#### Selected excerpt ####

This proceeding involves violations of the Securities Act registration provisions by CGI Capital. From August 1999 through December 1999, CGI Capital solicited thousands of individuals to invest in two private placement securities offerings. CGI Capital disseminated certain preliminary information about the offerings to prospective investors through e-mail messages and provided access to detailed information by giving investors a password to its website. However, some of the individuals contacted by CGI Capital did not have any pre-existing substantive relationship with CGI Capital, and CGI Capital failed to determine adequately whether they were either sophisticated or accredited investors prior to giving them access to view the online offerings on CGI Capital's website. In addition, CGI Capital failed to take adequate steps to restrict access to its website. Because the securities being offered were not registered with the Commission or exempt from registration, CGI Capital violated Section 5 of the Securities Act.

IV.

FACTS

Based on the foregoing, the Commission finds that:

A. Respondent

CGI Capital, Inc.

CGI Capital is a Florida corporation located in Mundelein, Illinois. CGI Capital is registered with the Commission as a broker-dealer.

B. CGI Capital's Sale of Unregistered Securities

In August 1999, CGI Capital sent e-mail messages to several thousand potential investors regarding a private placement offering of the common stock of an internet startup company. CGI Capital obtained the e-mail addresses though various internet promotions, including a "free website" design offer. Some of the individuals contacted by CGI Capital did not have any pre-existing substantive relationship with CGI Capital, and CGI Capital failed to determine adequately whether all of the individuals were sophisticated or accredited investors.

The e-mail messages contained a link to CGI Capital's website, which required users to enter a password to access the offering presentation. The password was supplied to every recipient in the text of the initial e-mail solicitation, and there was no warning or restriction that prevented the recipients from forwarding the password to other potential investors. The website provided, among other things, a brief sales presentation and a subscription form for the offering. The stock offering raised approximately $950,000.

####

Assignment:
Answer these questions from the excerpt on CGI Capital:
(a) In which state is CGI Capital incorporated, and where is it located?
(b) How did CGI Capital obtain the e-mail addresses of potential investors?
(c) About how much did the stock offering raise?

#### Exercise data ####

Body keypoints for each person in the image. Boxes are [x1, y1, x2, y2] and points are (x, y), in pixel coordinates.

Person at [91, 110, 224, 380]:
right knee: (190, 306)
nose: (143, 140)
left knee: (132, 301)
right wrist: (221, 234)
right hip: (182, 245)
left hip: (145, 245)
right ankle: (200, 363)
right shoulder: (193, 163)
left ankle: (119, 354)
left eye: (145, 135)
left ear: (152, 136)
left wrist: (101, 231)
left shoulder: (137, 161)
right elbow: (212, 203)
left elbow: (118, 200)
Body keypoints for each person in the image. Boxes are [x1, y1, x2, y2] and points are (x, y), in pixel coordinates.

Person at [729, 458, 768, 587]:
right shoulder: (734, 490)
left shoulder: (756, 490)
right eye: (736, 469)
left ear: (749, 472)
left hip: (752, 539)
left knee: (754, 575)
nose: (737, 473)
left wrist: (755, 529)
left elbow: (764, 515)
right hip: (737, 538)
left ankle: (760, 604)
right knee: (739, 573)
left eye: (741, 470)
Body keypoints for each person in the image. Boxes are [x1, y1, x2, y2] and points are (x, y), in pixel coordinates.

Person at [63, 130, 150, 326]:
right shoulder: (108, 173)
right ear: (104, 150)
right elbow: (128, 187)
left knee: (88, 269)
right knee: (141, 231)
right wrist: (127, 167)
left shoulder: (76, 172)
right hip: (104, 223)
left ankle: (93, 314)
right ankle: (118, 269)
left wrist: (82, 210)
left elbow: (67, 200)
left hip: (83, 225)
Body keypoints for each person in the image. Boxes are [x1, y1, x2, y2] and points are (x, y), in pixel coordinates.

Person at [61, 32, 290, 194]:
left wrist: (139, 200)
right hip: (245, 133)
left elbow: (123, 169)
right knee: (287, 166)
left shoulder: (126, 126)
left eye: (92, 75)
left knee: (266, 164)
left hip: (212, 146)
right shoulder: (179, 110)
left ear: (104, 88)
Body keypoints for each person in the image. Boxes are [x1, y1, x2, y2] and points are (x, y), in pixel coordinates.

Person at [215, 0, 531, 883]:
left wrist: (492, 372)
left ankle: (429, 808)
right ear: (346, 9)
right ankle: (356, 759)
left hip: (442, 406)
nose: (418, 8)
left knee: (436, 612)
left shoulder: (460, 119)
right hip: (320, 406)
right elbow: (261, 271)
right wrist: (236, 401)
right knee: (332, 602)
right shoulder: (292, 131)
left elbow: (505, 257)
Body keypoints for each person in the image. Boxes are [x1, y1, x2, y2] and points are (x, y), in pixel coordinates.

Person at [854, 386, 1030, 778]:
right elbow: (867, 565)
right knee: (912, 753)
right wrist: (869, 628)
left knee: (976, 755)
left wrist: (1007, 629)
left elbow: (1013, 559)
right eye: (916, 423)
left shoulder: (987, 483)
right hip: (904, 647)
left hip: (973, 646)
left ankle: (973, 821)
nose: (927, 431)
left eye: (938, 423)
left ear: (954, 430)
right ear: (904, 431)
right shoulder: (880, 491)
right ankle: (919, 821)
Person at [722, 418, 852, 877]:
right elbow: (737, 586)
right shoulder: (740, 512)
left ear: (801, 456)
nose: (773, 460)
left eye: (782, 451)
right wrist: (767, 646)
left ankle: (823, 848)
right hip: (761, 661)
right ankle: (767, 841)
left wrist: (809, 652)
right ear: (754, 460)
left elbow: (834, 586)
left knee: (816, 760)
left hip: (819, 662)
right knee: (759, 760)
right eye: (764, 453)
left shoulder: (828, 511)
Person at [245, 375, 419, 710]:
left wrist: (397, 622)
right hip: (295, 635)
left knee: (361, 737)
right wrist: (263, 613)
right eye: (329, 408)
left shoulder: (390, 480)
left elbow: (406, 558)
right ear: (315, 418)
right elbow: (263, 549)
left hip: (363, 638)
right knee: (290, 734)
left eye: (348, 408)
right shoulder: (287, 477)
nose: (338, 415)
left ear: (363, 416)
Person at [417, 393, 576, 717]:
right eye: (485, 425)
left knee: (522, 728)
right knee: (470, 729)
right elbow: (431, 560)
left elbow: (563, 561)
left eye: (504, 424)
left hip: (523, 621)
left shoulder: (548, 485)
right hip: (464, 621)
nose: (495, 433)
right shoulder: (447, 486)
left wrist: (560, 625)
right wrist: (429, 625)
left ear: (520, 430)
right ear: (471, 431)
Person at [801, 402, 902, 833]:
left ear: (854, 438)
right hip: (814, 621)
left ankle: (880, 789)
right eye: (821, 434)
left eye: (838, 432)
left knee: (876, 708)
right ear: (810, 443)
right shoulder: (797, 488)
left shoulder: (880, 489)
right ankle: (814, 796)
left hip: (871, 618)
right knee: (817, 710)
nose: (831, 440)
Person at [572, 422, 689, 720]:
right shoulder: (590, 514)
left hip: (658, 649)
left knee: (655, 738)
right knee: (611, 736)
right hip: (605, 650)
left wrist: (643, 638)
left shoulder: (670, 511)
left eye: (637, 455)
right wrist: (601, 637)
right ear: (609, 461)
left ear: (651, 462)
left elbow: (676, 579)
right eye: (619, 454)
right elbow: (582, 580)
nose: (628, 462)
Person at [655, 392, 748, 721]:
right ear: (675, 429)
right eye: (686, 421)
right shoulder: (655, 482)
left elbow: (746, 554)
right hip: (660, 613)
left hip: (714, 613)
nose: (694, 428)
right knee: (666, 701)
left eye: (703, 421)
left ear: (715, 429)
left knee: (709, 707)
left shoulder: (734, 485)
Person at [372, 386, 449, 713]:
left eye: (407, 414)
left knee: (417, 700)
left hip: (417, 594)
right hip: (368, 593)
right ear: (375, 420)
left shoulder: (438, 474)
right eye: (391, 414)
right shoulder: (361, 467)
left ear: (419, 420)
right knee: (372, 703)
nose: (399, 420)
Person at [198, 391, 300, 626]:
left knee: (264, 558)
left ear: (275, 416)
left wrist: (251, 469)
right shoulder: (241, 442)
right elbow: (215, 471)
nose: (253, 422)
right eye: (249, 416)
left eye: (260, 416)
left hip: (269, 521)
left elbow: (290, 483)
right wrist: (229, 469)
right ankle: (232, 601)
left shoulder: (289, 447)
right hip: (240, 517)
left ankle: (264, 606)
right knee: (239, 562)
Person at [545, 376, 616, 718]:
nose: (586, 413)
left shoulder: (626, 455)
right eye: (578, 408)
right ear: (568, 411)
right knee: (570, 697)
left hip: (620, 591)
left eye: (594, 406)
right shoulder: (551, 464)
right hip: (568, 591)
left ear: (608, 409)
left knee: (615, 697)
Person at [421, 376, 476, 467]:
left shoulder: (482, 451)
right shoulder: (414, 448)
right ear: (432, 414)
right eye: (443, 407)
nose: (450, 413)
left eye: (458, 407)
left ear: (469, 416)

####

Exercise response:
(a) It is a Florida corporation located in Mundelein, Illinois.
(b) It got them through various internet promotions, including a "free website" design offer.
(c) About $950,000.